01:00 AM EST on Monday, February 18, 2008

By Natalie Garcia

Journal Environment Writer

If global warming continues at the current rate, sharks could inhabit the waters surrounding Antarctica, a frigid place where shell-crushing predators have not been able to survive in more than 40 million years, according to a study by University of Rhode Island Professors Cheryl Wilga and Brad Seibel presented Friday at the annual American Association for the Advancement of Science meeting in Boston.

If sharks reenter Antarctic waters, the entire polar ecosystem will be severely altered, with the ferocious predators easily preying on a wide assortment of slow-moving, soft-bodied organisms that dominate the sea floor of the cold-water environment, said Wilga, an associate professor of biomechanics and evolution.

“Sharks and crabs are the biggest predators of benthic [bottom dwelling] invertebrates and the entire environment will change,” Wilga said.

Wilga and Seibel, also a professor of biology, came to the conclusion that sharks’ habitat could extend into Antarctic waters by studying their physiological limitations, including locomotion, feeding habits, metabolism and temperature restraints.

Sharks generally thrive in warm, tropical waters and have a high metabolic rate because they must swim constantly to aerate their gills.

Temperatures around the world’s coldest continent range from 28 degrees Fahrenheit, or minus-1.8 Celsius, to 5 degrees Celsius, Seibel said.

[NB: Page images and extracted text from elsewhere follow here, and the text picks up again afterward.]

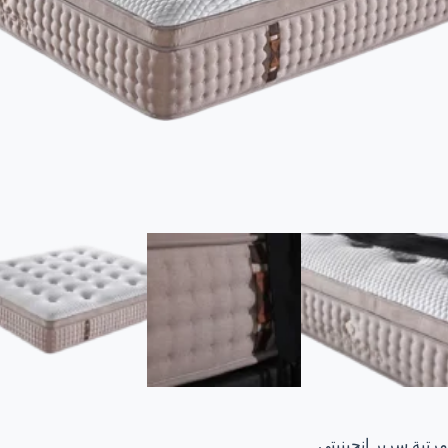
مرتبة سرير انجينيتي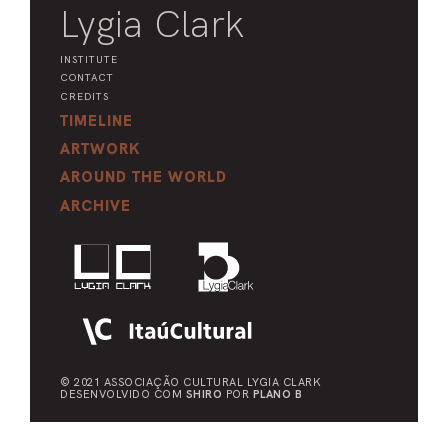
Lygia Clark
INSTITUTE
CONTACT
CREDITS
TIMELINE
ARTWORK
AROUND THE WORLD
ARCHIVE
© 2021 ASSOCIAÇÃO CULTURAL
LYGIA CLARK
DESENVOLVIDO COM
SHIRO
POR
PLANO B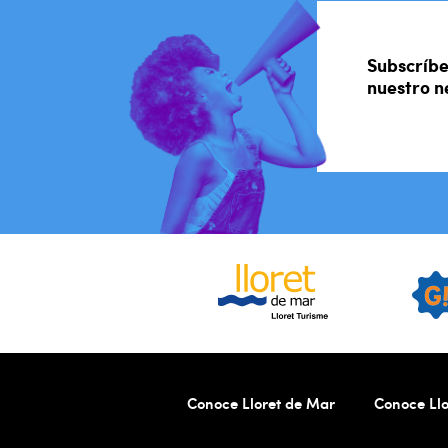
Subscríbe
nuestro n
Conoce Lloret de Mar
Conoce Llo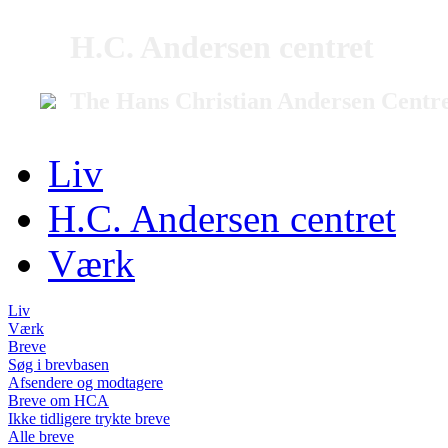
H.C. Andersen centret
The Hans Christian Andersen Centr
Liv
H.C. Andersen centret
Værk
Liv
Værk
Breve
Søg i brevbasen
Afsendere og modtagere
Breve om HCA
Ikke tidligere trykte breve
Alle breve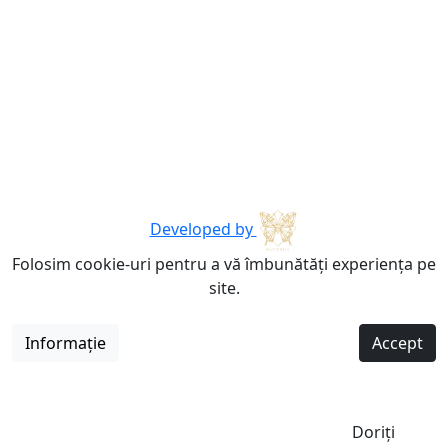
Developed by
Folosim cookie-uri pentru a vă îmbunătăți experiența pe
site.
Informație
Accept
Doriți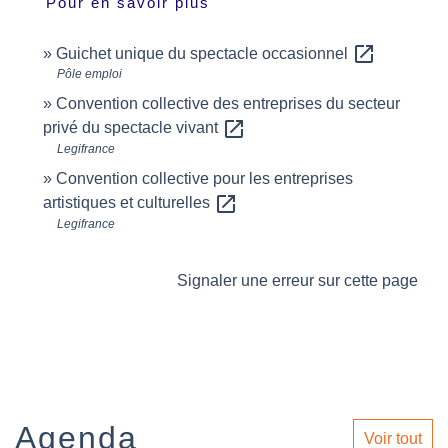
Pour en savoir plus
open_in_new
Guichet unique du spectacle occasionnel
Pôle emploi
Convention collective des entreprises du secteur
open_in_new
privé du spectacle vivant
Legifrance
Convention collective pour les entreprises
open_in_new
artistiques et culturelles
Legifrance
Signaler une erreur sur cette page
Agenda
Voir tout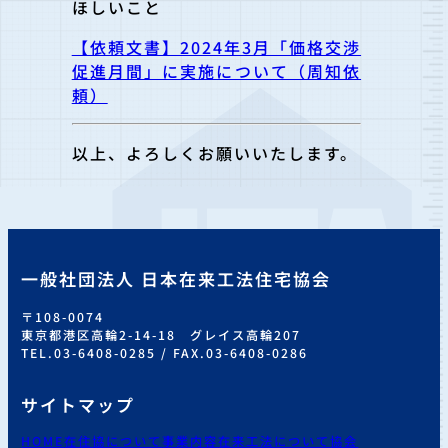
ほしいこと
【依頼文書】2024年3月「価格交渉
促進月間」に実施について（周知依
頼）
以上、よろしくお願いいたします。
一般社団法人 日本在来工法住宅協会
〒108-0074
東京都港区高輪2-14-18 グレイス高輪207
TEL.03-6408-0285 / FAX.03-6408-0286
サイトマップ
HOME
在住協について
事業内容
在来工法について
協会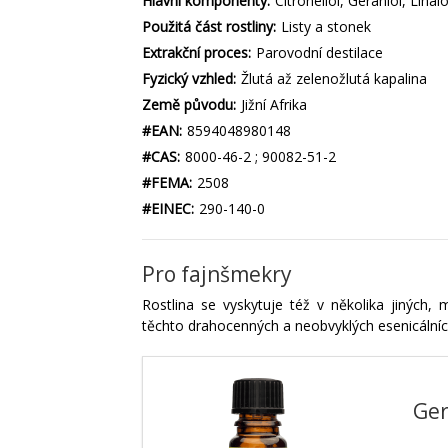
Hlavní komponenty:
Citronellol, Geraniol, Lina
Použitá část rostliny:
Listy a stonek
Extrakční proces:
Parovodní destilace
Fyzický vzhled:
Žlutá až zelenožlutá kapalina
Země původu:
Jižní Afrika
#EAN:
8594048980148
#CAS:
8000-46-2 ; 90082-51-2
#FEMA:
2508
#EINEC:
290-140-0
Pro fajnšmekry
Rostlina se vyskytuje též v několika jiných,
těchto drahocenných a neobvyklých esenicálníc
Ge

Some sharks off the tip of South America can already survive in waters from 7 to 10 degrees C, making the transition to Antarctic waters possible in about 50 years if the current rate of ocean warming remains steady, Seibel said.

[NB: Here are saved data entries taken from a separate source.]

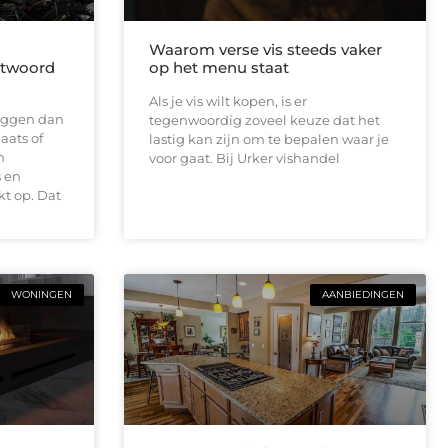
Waarom verse vis steeds vaker
antwoord
op het menu staat
Als je vis wilt kopen, is er
 liggen dan
tegenwoordig zoveel keuze dat het
aats of
lastig kan zijn om te bepalen waar je
n
voor gaat. Bij Urker vishandel
 en
t op. Dat
WONINGEN
AANBIEDINGEN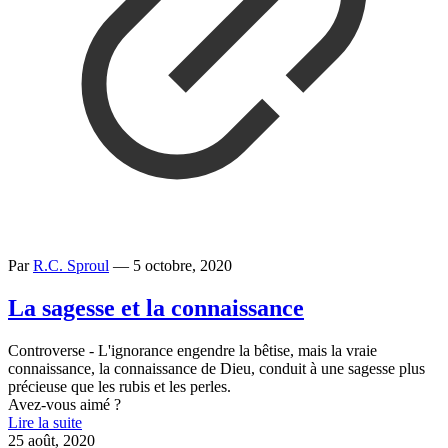
Par
R.C. Sproul
—
5 octobre, 2020
La sagesse et la connaissance
Controverse - L'ignorance engendre la bêtise, mais la vraie
connaissance, la connaissance de Dieu, conduit à une sagesse plus
précieuse que les rubis et les perles.
Avez-vous aimé ?
Lire la suite
25 août, 2020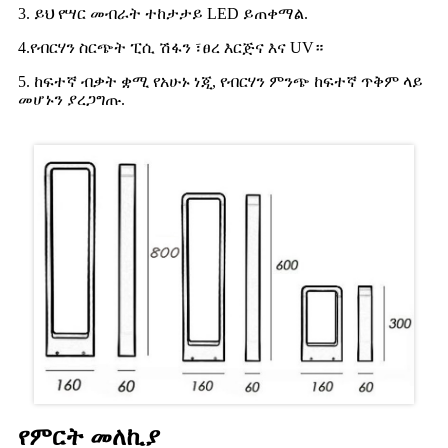
3. ይህ የሣር መብራት ተከታታይ LED ይጠቀማል.
4.የብርሃን ስርጭት ፒሲ ሽፋን ፣ፀረ እርጅና እና UV።
5. ከፍተኛ ብቃት ቋሚ የአሁኑ ነጂ, የብርሃን ምንጭ ከፍተኛ ጥቅም ላይ
መሆኑን ያረጋግጡ.
የምርት መለኪያ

The consequences of sharks being introduced back into this distinctive benthic ecosystem — which is home to many primitive organisms including shrimp, ribbon worms and brittle stars — is aggressive predation of animals not accustomed to defending themselves against strong, fast-moving animals.

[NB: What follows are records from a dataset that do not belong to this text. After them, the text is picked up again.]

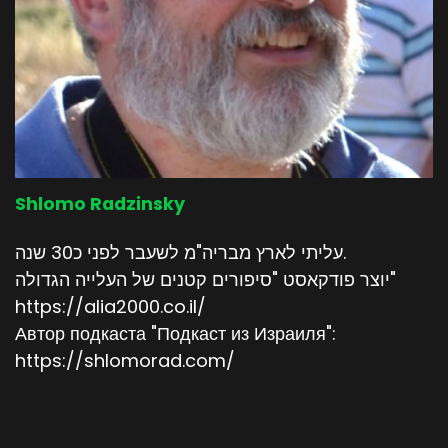
Shlomo Radzinsky
עליתי לארץ מבריה"מ לשעבר לפני כ30 שנה.
יוצר פודקאסט "סיפורים קטנים של העלייה הגדולה"
https://alia2000.co.il/
Автор подкаста "Подкаст из Израиля":
https://shlomorad.com/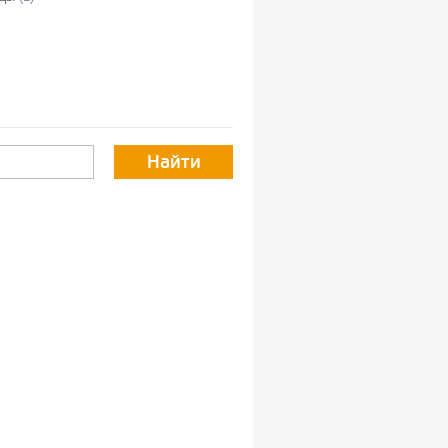
Найти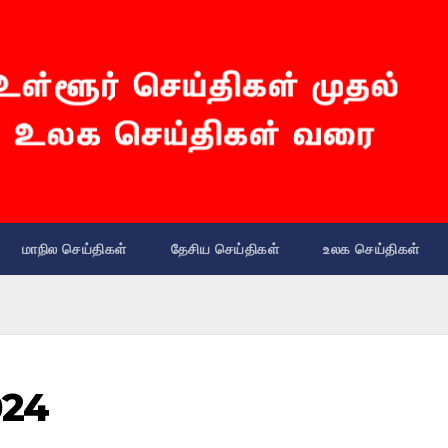
மாநில செய்திகள்
தேசிய செய்திகள்
உலக செய்திகள்
024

“The Antarctic ecosystem is very unique,” Seibel said. “It doesn’t look like anywhere else and it will lose some of its unique flavor.”

In addition to the general rule that organisms in cold water maintain lower metabolisms and have less energy to expend to contract muscles, sharks that live at different depths have distinct challenges to reaching and surviving the Antarctic habitat.

Sharks that live in the water column are accustomed to warmer temperatures than some benthic sharks, but bottom-dwellers have to contend with the deep trench around Antarctica that stresses their regulatory system maintained by the circulation of two key chemicals: urea and trimethylamine oxide, or TMAO.

Sharks need TMAO to offset the presence of urea, a concentrated form of urine, which is toxic at high levels. In cold and deep water, sharks need more TMAO to survive, but will also die if the level gets too high.

Wilga and Seibel stopped short of saying the reemergence of sharks near the bottom of the world will lead to species extinction, but it would dramatically change the current ecology.

“The water only needs to remain above freezing within a few degrees year round for it to become habitable to some sharks,” Wilga said. “At the rate we’re going, that could happen this century.”